→ Aim of the task:
Copy out all of the entries below, swapping "Kassel" for "Hamburg" and keeping everything else the same. Leave out the pictures.
-- Opening Marker --
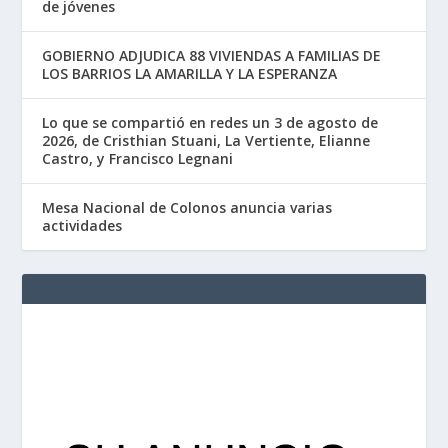
de jóvenes
GOBIERNO ADJUDICA 88 VIVIENDAS A FAMILIAS DE
LOS BARRIOS LA AMARILLA Y LA ESPERANZA
Lo que se compartió en redes un 3 de agosto de
2026, de Cristhian Stuani, La Vertiente, Elianne
Castro, y Francisco Legnani
Mesa Nacional de Colonos anuncia varias
actividades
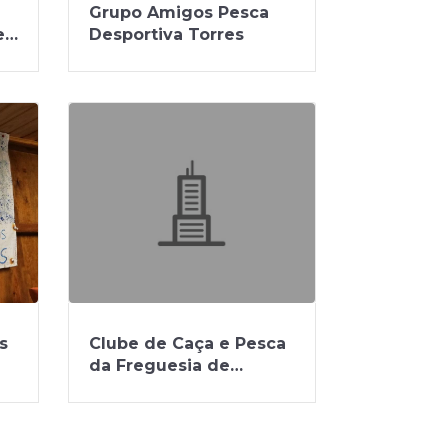
Grupo Amigos Pesca
e
Desportiva Torres
s
Clube de Caça e Pesca
da Freguesia de
Vilarinho do Bairro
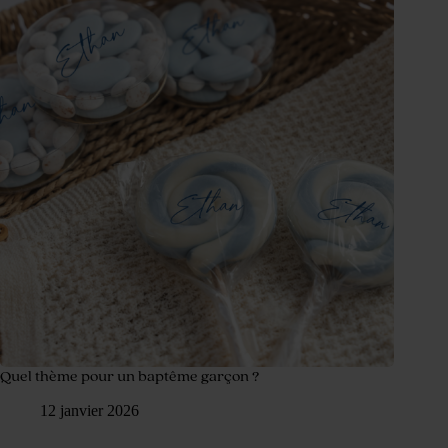
Quel thème pour un baptême garçon ?
12 janvier 2026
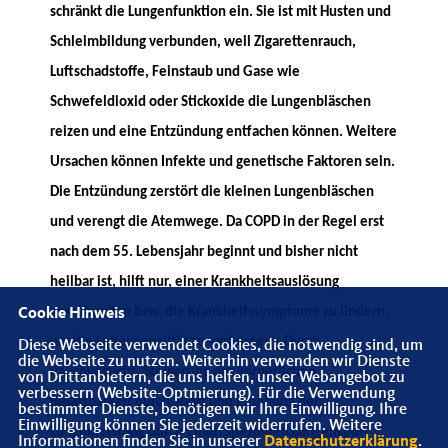
schränkt die Lungenfunktion ein. Sie ist mit Husten und
Schleimbildung verbunden, weil Zigarettenrauch,
Luftschadstoffe, Feinstaub und Gase wie
Schwefeldioxid oder Stickoxide die Lungenbläschen
reizen und eine Entzündung entfachen können. Weitere
Ursachen können Infekte und genetische Faktoren sein.
Die Entzündung zerstört die kleinen Lungenbläschen
und verengt die Atemwege. Da COPD in der Regel erst
nach dem 55. Lebensjahr beginnt und bisher nicht
heilbar ist, hilft nur, einer Krankheitsauslösung
vorzubeugen bzw. die Krankheitssymptome zu lindern,
Cookie Hinweis
um die Lebensqualität zu verbessern. Durch
Diese Webseite verwendet Cookies, die notwendig sind, um
die Webseite zu nutzen. Weiterhin verwenden wir Dienste
Rauchverzicht, Steigerung der körperlichen
von Drittanbietern, die uns helfen, unser Webangebot zu
verbessern (Website-Optmierung). Für die Verwendung
Belastbarkeit durch Sport und Erhöhung der
bestimmter Dienste, benötigen wir Ihre Einwilligung. Ihre
Einwilligung können Sie jederzeit widerrufen. Weitere
Lungenleistung durch einen speziellen Lungensport
Informationen finden Sie in unserer
Datenschutzerklärung
.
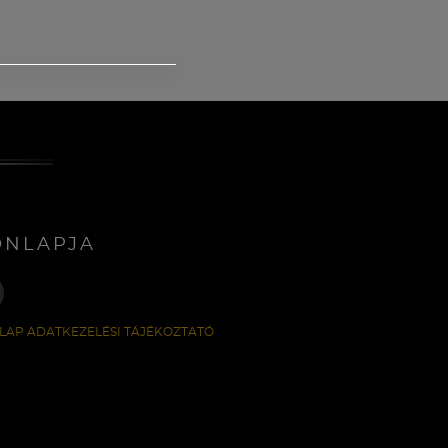
ONLAPJA
LAP ADATKEZELÉSI TÁJÉKOZTATÓ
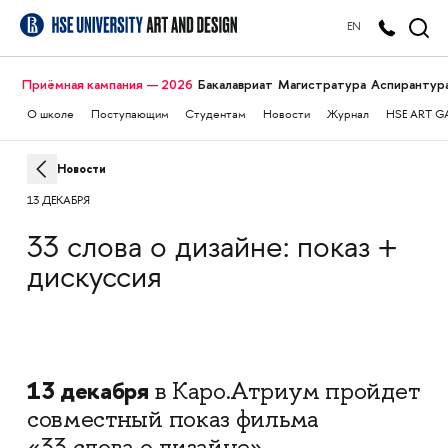
EN
Приёмная кампания — 2026
Бакалавриат
Магистратура
Аспирантур
О школе
Поступающим
Студентам
Новости
Журнал
HSE ART G
Новости
13 ДЕКАБРЯ
33 слова о дизайне: показ +
дискуссия
13 декабря
в Каро.Атриум пройдет
совместный показ фильма
«33 слова о дизайне»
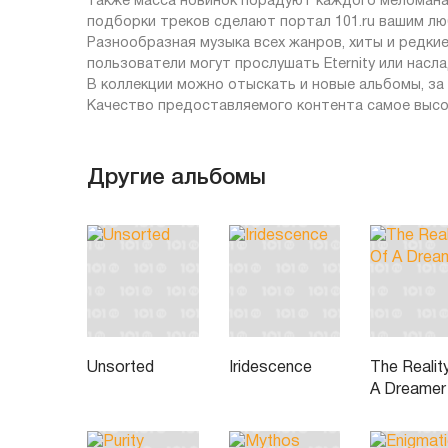
также масса новинок порадуют каждого меломана,
подборки треков сделают портал 101.ru вашим л
Разнообразная музыка всех жанров, хиты и редкие
пользователи могут прослушать Eternity или насл
В коллекции можно отыскать и новые альбомы, за
Качество предоставляемого контента самое высо
Другие альбомы
Unsorted
Iridescence
The Realit
A Dreamer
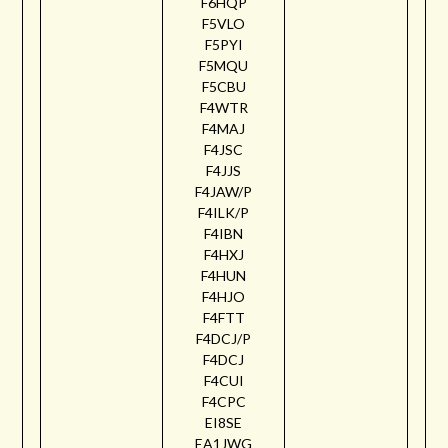
F6HQP
F5VLO
F5PYI
F5MQU
F5CBU
F4WTR
F4MAJ
F4JSC
F4JJS
F4JAW/P
F4ILK/P
F4IBN
F4HXJ
F4HUN
F4HJO
F4FTT
F4DCJ/P
F4DCJ
F4CUI
F4CPC
EI8SE
EA1JWG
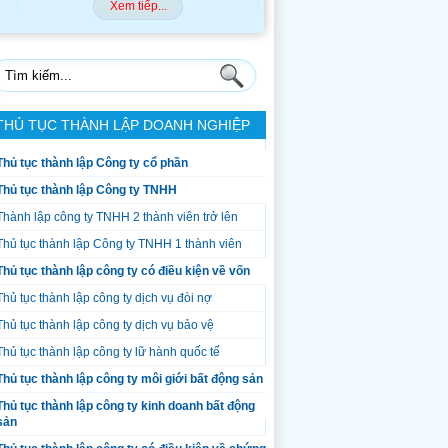
Xem tiếp...
Xem tiếp...
THỦ TỤC THÀNH LẬP DOANH NGHIỆP
Thủ tục thành lập Công ty cổ phần
Thủ tục thành lập Công ty TNHH
Thành lập công ty TNHH 2 thành viên trở lên
Thủ tục thành lập Công ty TNHH 1 thành viên
Thủ tục thành lập công ty có điều kiện về vốn
Thủ tục thành lập công ty dịch vụ đòi nợ
Thủ tục thành lập công ty dịch vụ bảo vệ
Thủ tục thành lập công ty lữ hành quốc tế
Thủ tục thành lập công ty môi giới bất động sản
Thủ tục thành lập công ty kinh doanh bất động
sản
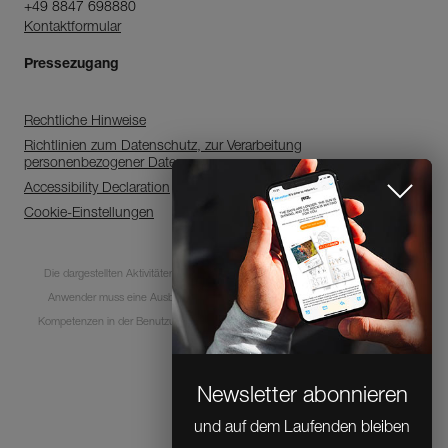
+49 8847 698880
Kontaktformular
Pressezugang
Rechtliche Hinweise
Richtlinien zum Datenschutz, zur Verarbeitung
personenbezogener Daten
Accessibility Declaration
Cookie-Einstellungen
Die dargestellten Aktivitäten sind mit Risiken und Gefahren verbunden. Jeder
Anwender muss eine Ausbildung absolviert haben und über entsprechende
Newsletter abonnieren
Kompetenzen in der Benutzung der Ausrüstung bei diesen Aktivitäten verfügen.
und auf dem Laufenden bleiben
© 1995-2026 Petzl
CLOSE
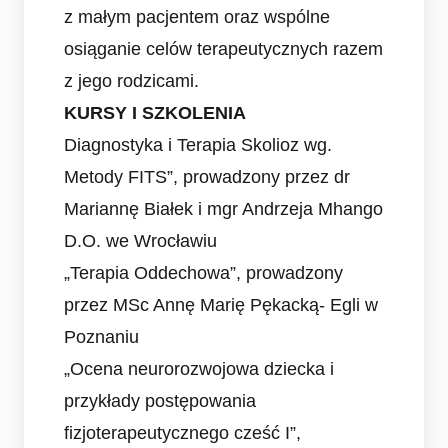
z małym pacjentem oraz wspólne
osiąganie celów terapeutycznych razem
z jego rodzicami.
KURSY I SZKOLENIA
Diagnostyka i Terapia Skolioz wg.
Metody FITS”, prowadzony przez dr
Mariannę Białek i mgr Andrzeja Mhango
D.O. we Wrocławiu
„Terapia Oddechowa”, prowadzony
przez MSc Annę Marię Pękacką- Egli w
Poznaniu
„Ocena neurorozwojowa dziecka i
przykłady postępowania
fizjoterapeutycznego cześć I”,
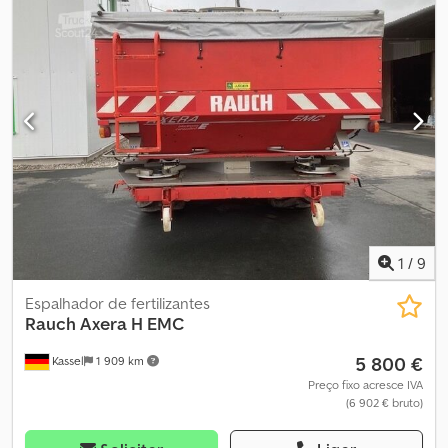
renovados, Localização: 17094 Pragsdorf Chjdpfezdh Iijx Agtsa
1
/
9
Espalhador de fertilizantes
Rauch
Axera H EMC
5 800 €
Kassel
1 909 km
Preço fixo acresce IVA
(6 902 € bruto)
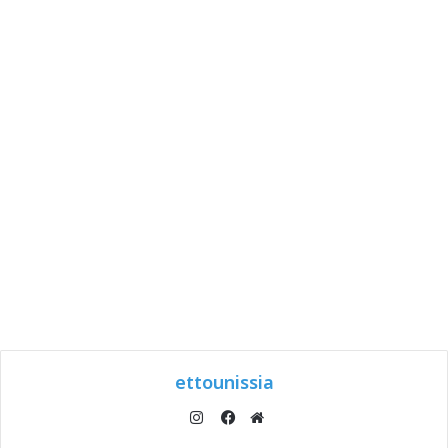
ettounissia
انستقرام
موقع
فيسبوك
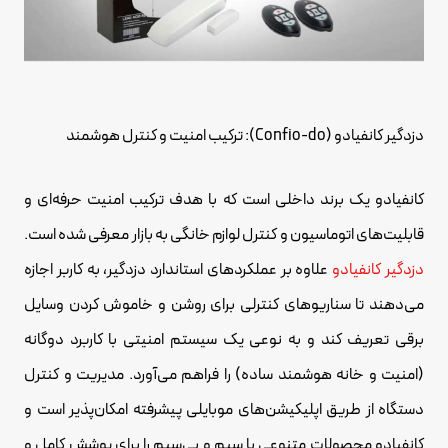
دزدگیر کانفیادو (Confio-do): ترکیب امنیت و کنترل هوشمند
کانفیادو یک برند داخلی است که با هدف ترکیب امنیت حرفه‌ای و
قابلیت‌های اتوماسیون و کنترل لوازم خانگی به بازار معرفی شده است.
دزدگیر کانفیادو
علاوه بر عملکردهای استاندارد دزدگیر، به کاربر اجازه
می‌دهند تا سناریوهای کنترلی برای روشن و خاموش کردن وسایل
برقی تعریف کند و به نوعی یک سیستم امنیتی با کاربرد دوگانه
(امنیت و خانه هوشمند ساده) را فراهم می‌آورد. مدیریت و کنترل
دستگاه از طریق اپلیکیشن‌های موبایلی پیشرفته امکان‌پذیر است و
کانفیادو محصولات متنوعی با سیم و بی‌سیم را برای پوشش کامل و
-- Closing Marker --
→ Output of the exercise:
de jóvenes
GOBIERNO ADJUDICA 88 VIVIENDAS A FAMILIAS DE
LOS BARRIOS LA AMARILLA Y LA ESPERANZA
Lo que se compartió en redes un 3 de agosto de
2026, de Cristhian Stuani, La Vertiente, Elianne
Castro, y Francisco Legnani
Mesa Nacional de Colonos anuncia varias
actividades
Grupo Amigos Pesca
e
Desportiva Torres
s
Clube de Caça e Pesca
da Freguesia de
Vilarinho do Bairro
Quel thème pour un baptême garçon ?
12 janvier 2026
schränkt die Lungenfunktion ein. Sie ist mit Husten und
Schleimbildung verbunden, weil Zigarettenrauch,
Luftschadstoffe, Feinstaub und Gase wie
Schwefeldioxid oder Stickoxide die Lungenbläschen
reizen und eine Entzündung entfachen können. Weitere
Ursachen können Infekte und genetische Faktoren sein.
Die Entzündung zerstört die kleinen Lungenbläschen
und verengt die Atemwege. Da COPD in der Regel erst
nach dem 55. Lebensjahr beginnt und bisher nicht
heilbar ist, hilft nur, einer Krankheitsauslösung
vorzubeugen bzw. die Krankheitssymptome zu lindern,
Cookie Hinweis
um die Lebensqualität zu verbessern. Durch
Diese Webseite verwendet Cookies, die notwendig sind, um
die Webseite zu nutzen. Weiterhin verwenden wir Dienste
Rauchverzicht, Steigerung der körperlichen
von Drittanbietern, die uns helfen, unser Webangebot zu
verbessern (Website-Optmierung). Für die Verwendung
Belastbarkeit durch Sport und Erhöhung der
bestimmter Dienste, benötigen wir Ihre Einwilligung. Ihre
Einwilligung können Sie jederzeit widerrufen. Weitere
Lungenleistung durch einen speziellen Lungensport
Informationen finden Sie in unserer
Datenschutzerklärung
.
ONLAPJA
LAP ADATKEZELÉSI TÁJÉKOZTATÓ
EN
Приёмная кампания — 2026
Бакалавриат
Магистратура
Аспирантур
О школе
Поступающим
Студентам
Новости
Журнал
HSE ART G
Новости
13 ДЕКАБРЯ
33 слова о дизайне: показ +
дискуссия
13 декабря
в Каро.Атриум пройдет
совместный показ фильма
«33 слова о дизайне»
также масса новинок порадуют каждого меломана,
подборки треков сделают портал 101.ru вашим л
Разнообразная музыка всех жанров, хиты и редкие
пользователи могут прослушать Eternity или насл
В коллекции можно отыскать и новые альбомы, за
Качество предоставляемого контента самое высо
Другие альбомы
Unsorted
Iridescence
The Realit
A Dreamer
F6HQP
F5VLO
F5PYI
F5MQU
F5CBU
F4WTR
F4MAJ
F4JSC
F4JJS
F4JAW/P
F4ILK/P
F4IBN
F4HXJ
F4HUN
F4HJO
F4FTT
F4DCJ/P
F4DCJ
F4CUI
F4CPC
EI8SE
EA1JWG
Xem tiếp...
Xem tiếp...
THỦ TỤC THÀNH LẬP DOANH NGHIỆP
Thủ tục thành lập Công ty cổ phần
Thủ tục thành lập Công ty TNHH
Thành lập công ty TNHH 2 thành viên trở lên
Thủ tục thành lập Công ty TNHH 1 thành viên
Thủ tục thành lập công ty có điều kiện về vốn
Thủ tục thành lập công ty dịch vụ đòi nợ
Thủ tục thành lập công ty dịch vụ bảo vệ
Thủ tục thành lập công ty lữ hành quốc tế
Thủ tục thành lập công ty môi giới bất động sản
Thủ tục thành lập công ty kinh doanh bất động
sản
+49 8847 698880
Kontaktformular
Pressezugang
Rechtliche Hinweise
Richtlinien zum Datenschutz, zur Verarbeitung
personenbezogener Daten
Accessibility Declaration
Cookie-Einstellungen
Die dargestellten Aktivitäten sind mit Risiken und Gefahren verbunden. Jeder
Anwender muss eine Ausbildung absolviert haben und über entsprechende
Newsletter abonnieren
Kompetenzen in der Benutzung der Ausrüstung bei diesen Aktivitäten verfügen.
und auf dem Laufenden bleiben
© 1995-2026 Petzl
CLOSE
z małym pacjentem oraz wspólne
osiąganie celów terapeutycznych razem
z jego rodzicami.
KURSY I SZKOLENIA
Diagnostyka i Terapia Skolioz wg.
Metody FITS”, prowadzony przez dr
Mariannę Białek i mgr Andrzeja Mhango
D.O. we Wrocławiu
„Terapia Oddechowa”, prowadzony
przez MSc Annę Marię Pękacką- Egli w
Poznaniu
„Ocena neurorozwojowa dziecka i
przykłady postępowania
fizjoterapeutycznego cześć I”,
renovados, Localização: 17094 Pragsdorf Chjdpfezdh Iijx Agtsa
1
/
9
Espalhador de fertilizantes
Rauch
Axera H EMC
5 800 €
Hamburg
1 909 km
Preço fixo acresce IVA
(6 902 € bruto)
ettounissia
انستقرام
موقع
فيسبوك
دزدگیر کانفیادو (Confio-do): ترکیب امنیت و کنترل هوشمند
کانفیادو یک برند داخلی است که با هدف ترکیب امنیت حرفه‌ای و
قابلیت‌های اتوماسیون و کنترل لوازم خانگی به بازار معرفی شده است.
دزدگیر کانفیادو
علاوه بر عملکردهای استاندارد دزدگیر، به کاربر اجازه
می‌دهند تا سناریوهای کنترلی برای روشن و خاموش کردن وسایل
برقی تعریف کند و به نوعی یک سیستم امنیتی با کاربرد دوگانه
(امنیت و خانه هوشمند ساده) را فراهم می‌آورد. مدیریت و کنترل
دستگاه از طریق اپلیکیشن‌های موبایلی پیشرفته امکان‌پذیر است و
کانفیادو محصولات متنوعی با سیم و بی‌سیم را برای پوشش کامل و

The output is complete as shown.